BUN(00/3/2 12:12)
期待していた渡辺洋二「零戦戦記」進撃編をさっそく読みました。
以下、感想を少々。
1.零戦の航続距離は戦訓からではなく航空本部の性能標準により計画されており、母艦上でのアウトレンジ戦法を背景としている等、通説を打ち破る新しい見解が披露されているのは興味深い。
2.参考資料に対して一定の基準を明言している。
3.全般的に冷静な筆致でありながら「ここで二機墜とされたのは痛い」等、文章随所に「零戦への愛」が感じられる。
以上の如き美点多く認めらるるも、疑問、不満点も少々あり。
1.「戦記」であるために関係者達の行動、発言に重きを置くのは理解できるが、できれば人物より組織、運用に、機体そのものより開発思想に重点を置いてくれると、今まであまり注目されていない切り口でもあり、有り難かった。

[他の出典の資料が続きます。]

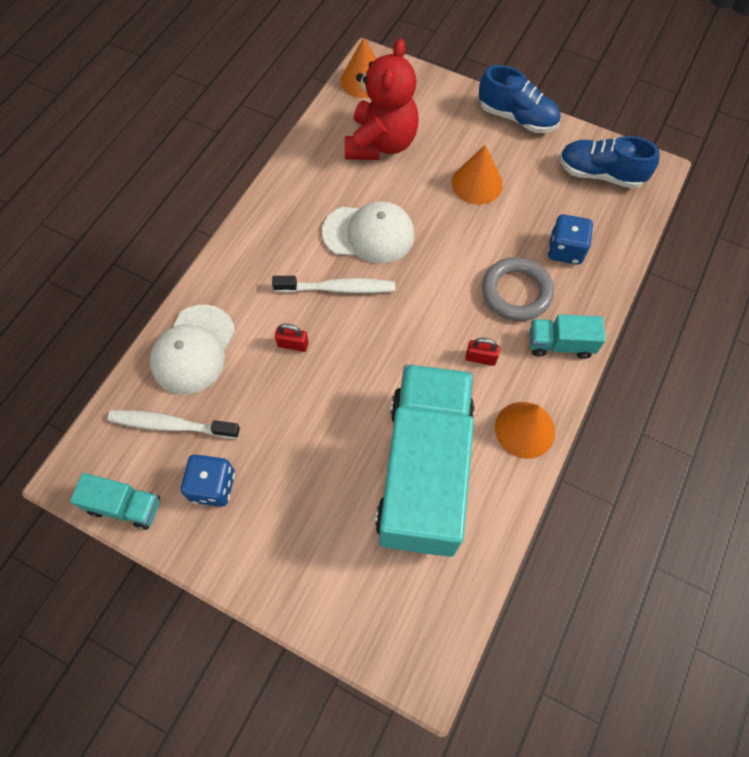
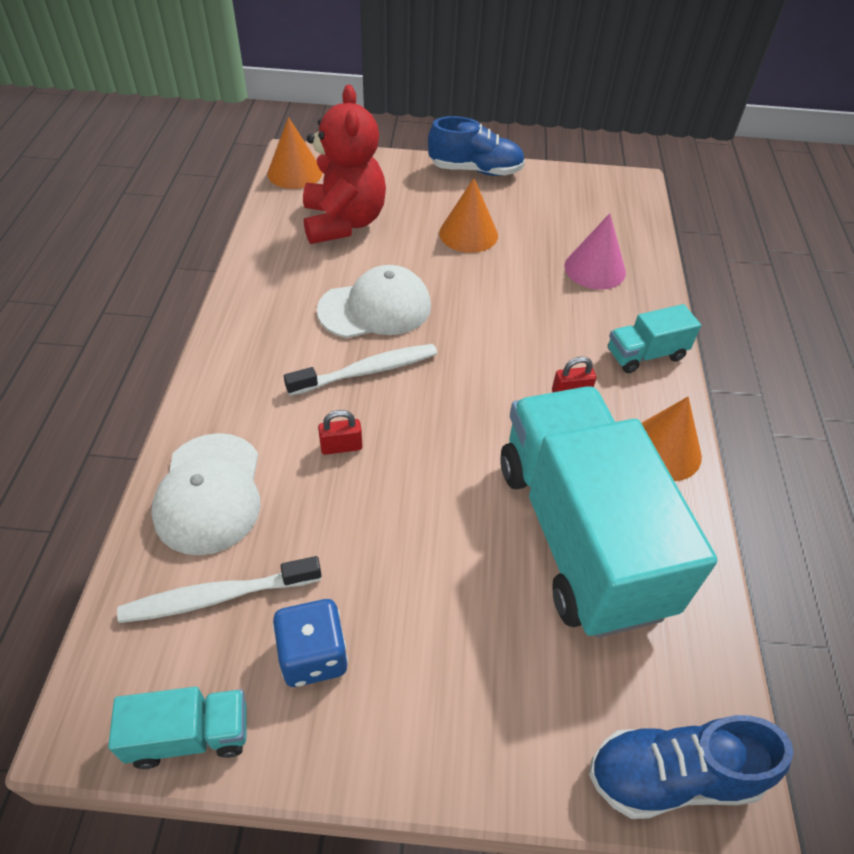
camera: 25 degrees left, 15 degrees down
(516, 292) = (569, 319): grey ring -> none
(565, 250) = (595, 269): blue dice -> pink cone
(600, 174) = (586, 198): blue shoe -> blue shoe (673, 776)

2.敵機に対しての考察が、戦後の日本側の視点中心で全般的に「甘い」印象がある。米軍機も零戦と同じく偶然の産物ではなく、ひとつの思想に基づき計画され開発されたのであるから、米側の資料をもっと活用すべきではなかったか。 たとえば12.7mmは好評な銃ではあったが、6挺装備には賛否両論があったはず。

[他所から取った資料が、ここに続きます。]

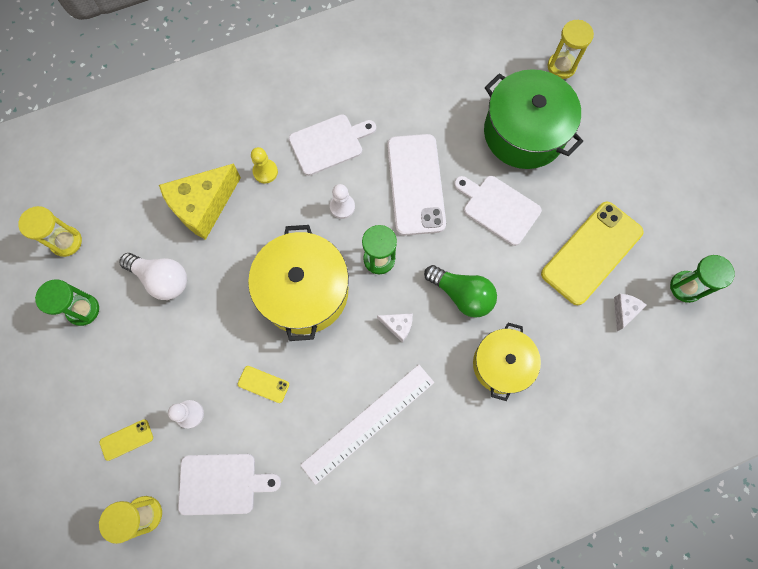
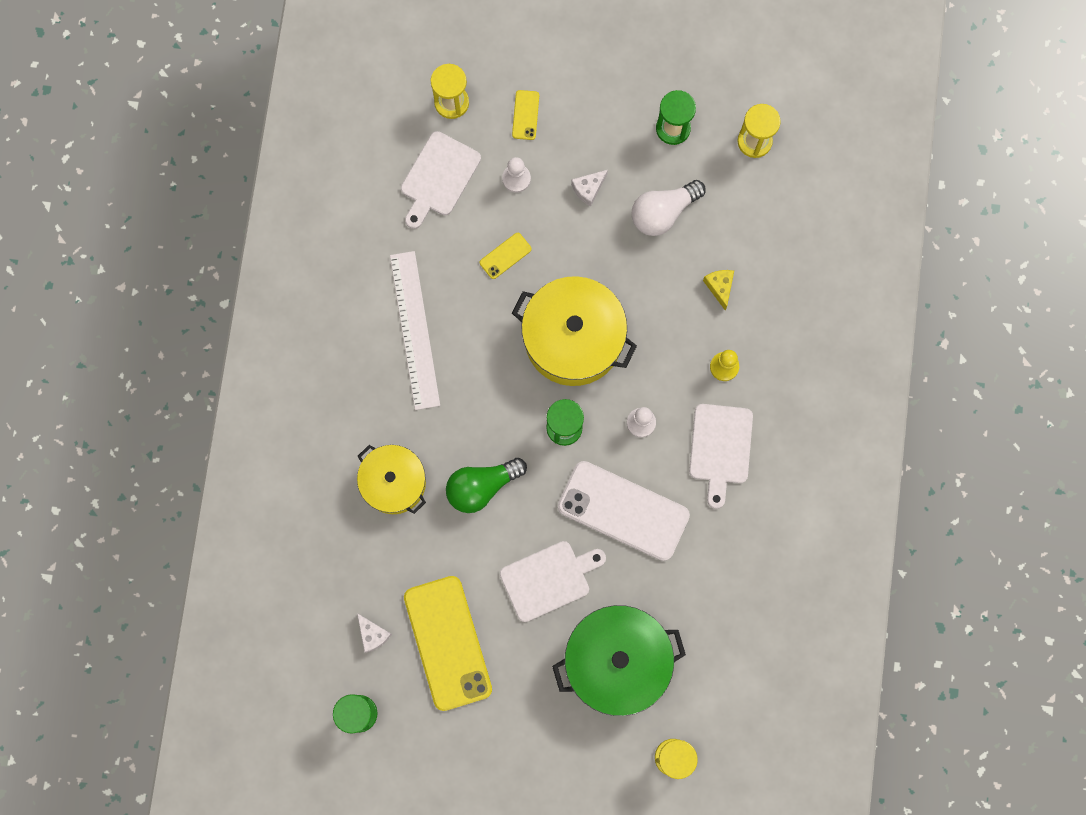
camera: 120 degrees right, 5 degrees up
(203, 206) = (719, 287): yellow cheese -> yellow cheese, size x0.45
(398, 326) = (487, 407): white cheese -> white cheese (588, 189)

3.重戦、軽戦といった日本のみで、しかもほんの一時期の陸軍でしか使用していず、かつ誤解されがちな概念を海軍機や外国機の批評に用いるのは不適当な気がする。
4.偶然(笑)、A&Qにも取り上げられた「百発百中の砲 一門」のたとえが、何とこんなところにベタな悪例そのものとして出現している。
以上、まず一読した段階での愛憎半ばする感想でした。 皆様は如何でしたか?